Contractors should be aware of a few key implications and provisions of this reporting requirement:

  • First, cyber incidents trigger the reporting requirement even without adverse effects because the Final Rule defines cyber incident to include actions that result in a “potentially adverse effect on an information system and/or the information residing therein.”14 Moreover, a cyber incident can be something as simple (but serious) as “the copying of data to unauthorized media.”15
  • Second, contractors must report relevant cyber incidents involving their subcontractors’ systems. Indeed, DOD’s response to Comment 29 makes it clear that prime contractors must “report when [UCTI] has potentially been compromised regardless of whether the incident occurred on a prime contractor’s information system or on a subcontractor’s information system.”
  • Third, the implications of reporting a cyber incident are not clear. To be sure, the Rule provides that a “cyber incident that is properly reported by the contractor shall not, by itself, be interpreted under this clause as evidence that the contractor has failed to provide adequate information safeguards . . .”16 Contractors also should be aware, however, that DOD “does not intend to provide any safe harbor statements” in connection with reportable cyber incidents.17 It is not clear what other factors, beyond the mere occurrence of a cyber incident that is properly reported, will impact DOD’s assessment of contractor compliance with the requirement to provide adequate security measures.
  • Finally, contractors should note that the contracting officer has discretion to conduct audits and reviews of contractors’ safeguarding measures “in accordance with the terms of the contract.”18 It is therefore possible that defense contractors may face audit and investigation costs before and after a cyber incident.


The Final Rule became effective as on November 18, 2013, and requires, at bottom, that contractors provide “adequate security to safeguard” UCTI. Contractors must recognize that they have the burden of determining what information is protected, which means that they should be familiar with the definition of UCTI and the “adequate security” requirements.
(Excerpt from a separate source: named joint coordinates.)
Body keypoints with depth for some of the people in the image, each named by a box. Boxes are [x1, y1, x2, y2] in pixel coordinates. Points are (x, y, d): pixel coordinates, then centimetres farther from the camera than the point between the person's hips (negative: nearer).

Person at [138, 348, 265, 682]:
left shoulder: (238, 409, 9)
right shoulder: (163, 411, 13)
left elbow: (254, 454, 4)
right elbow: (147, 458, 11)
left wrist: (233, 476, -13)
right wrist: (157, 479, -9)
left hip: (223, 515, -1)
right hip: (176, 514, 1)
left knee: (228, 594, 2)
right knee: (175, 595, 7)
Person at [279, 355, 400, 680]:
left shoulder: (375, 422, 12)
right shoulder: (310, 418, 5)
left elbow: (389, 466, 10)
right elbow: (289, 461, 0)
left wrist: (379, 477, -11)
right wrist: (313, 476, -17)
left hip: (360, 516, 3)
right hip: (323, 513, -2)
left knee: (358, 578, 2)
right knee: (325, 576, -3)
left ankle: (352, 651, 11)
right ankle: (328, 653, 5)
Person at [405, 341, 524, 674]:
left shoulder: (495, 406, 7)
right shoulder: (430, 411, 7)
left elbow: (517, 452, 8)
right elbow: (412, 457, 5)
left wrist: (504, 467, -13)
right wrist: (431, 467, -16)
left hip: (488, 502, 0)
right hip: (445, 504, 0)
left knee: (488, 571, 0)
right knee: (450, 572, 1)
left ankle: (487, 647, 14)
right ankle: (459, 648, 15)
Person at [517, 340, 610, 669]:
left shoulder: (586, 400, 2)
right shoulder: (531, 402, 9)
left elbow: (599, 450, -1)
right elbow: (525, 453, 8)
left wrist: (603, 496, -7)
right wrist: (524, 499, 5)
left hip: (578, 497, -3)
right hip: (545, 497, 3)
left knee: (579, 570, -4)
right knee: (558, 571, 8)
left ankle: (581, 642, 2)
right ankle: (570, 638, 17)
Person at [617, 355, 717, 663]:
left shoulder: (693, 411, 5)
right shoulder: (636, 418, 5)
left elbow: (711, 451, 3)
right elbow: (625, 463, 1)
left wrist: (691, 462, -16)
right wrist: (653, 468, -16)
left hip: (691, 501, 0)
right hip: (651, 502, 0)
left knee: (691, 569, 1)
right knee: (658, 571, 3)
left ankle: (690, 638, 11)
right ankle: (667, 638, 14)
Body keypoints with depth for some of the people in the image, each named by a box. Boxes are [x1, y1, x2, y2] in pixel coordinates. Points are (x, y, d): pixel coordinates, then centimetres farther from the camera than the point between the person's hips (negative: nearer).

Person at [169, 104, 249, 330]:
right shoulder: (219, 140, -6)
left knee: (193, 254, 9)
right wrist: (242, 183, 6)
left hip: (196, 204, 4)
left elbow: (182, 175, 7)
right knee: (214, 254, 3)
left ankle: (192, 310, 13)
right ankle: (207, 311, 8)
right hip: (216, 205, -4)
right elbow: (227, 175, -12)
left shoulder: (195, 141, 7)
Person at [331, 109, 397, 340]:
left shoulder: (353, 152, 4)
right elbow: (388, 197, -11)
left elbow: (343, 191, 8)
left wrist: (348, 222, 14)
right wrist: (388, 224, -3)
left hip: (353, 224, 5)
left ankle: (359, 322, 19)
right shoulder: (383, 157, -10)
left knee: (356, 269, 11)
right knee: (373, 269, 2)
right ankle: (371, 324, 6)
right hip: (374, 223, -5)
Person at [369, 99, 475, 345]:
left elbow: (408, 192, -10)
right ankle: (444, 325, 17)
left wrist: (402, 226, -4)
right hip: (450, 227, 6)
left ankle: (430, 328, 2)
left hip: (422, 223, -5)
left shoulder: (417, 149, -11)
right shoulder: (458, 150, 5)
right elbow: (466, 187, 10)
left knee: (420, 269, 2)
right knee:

In response to industry comments, DOD also said that “[t]he rule does not require a specific analysis to determine if additional controls are required. The intent is to require that if the contractor is aware, based on an already assessed risk or vulnerability that the specified controls are inadequate, then the contractor must implement additional controls to mitigate the specific shortcoming.”19 Furthermore, contractors must be prepared to identify and report cyber incidents involving UCTI in their systems and their subcontractors’ systems.

Additionally, it is clear that contractors are responsible for subcontractors’ compliance with these security requirements and for reporting cyber incidents involving subcontractors’ systems. Therefore, contractors should actively participate with their subcontractors—which includes Internet Service Providers or cloud service providers per DOD’s Response to Comment 3—in order to ensure compliance with the Final Rule and to promptly report any relevant cyber incidents. Moreover, it would be prudent for contractors to examine their contractual rights to: (i) audit subcontractors’ network security safeguards; (ii) require subcontractors to notify the contractor of any cyber incidents; and (iii) participate in any investigation related to a cyber incident involving a subcontractor’s network.

While immediate compliance is required, DOD’s response to Comment 14 states that “[i]mplementation of the rule does not direct modification of existing contracts.” As to the cost of compliance, DOD’s response to Comment 10 notes that “costs associated with implementation will be allowable and chargeable to indirect cost pools” but that the “Government does not intend to directly pay for the operating costs associated with the rule.” Moreover, in its response to Comment 7, DOD advised that “[i]mplementation of this rule may increase contractor costs that would be accounted for through the normal course of business.”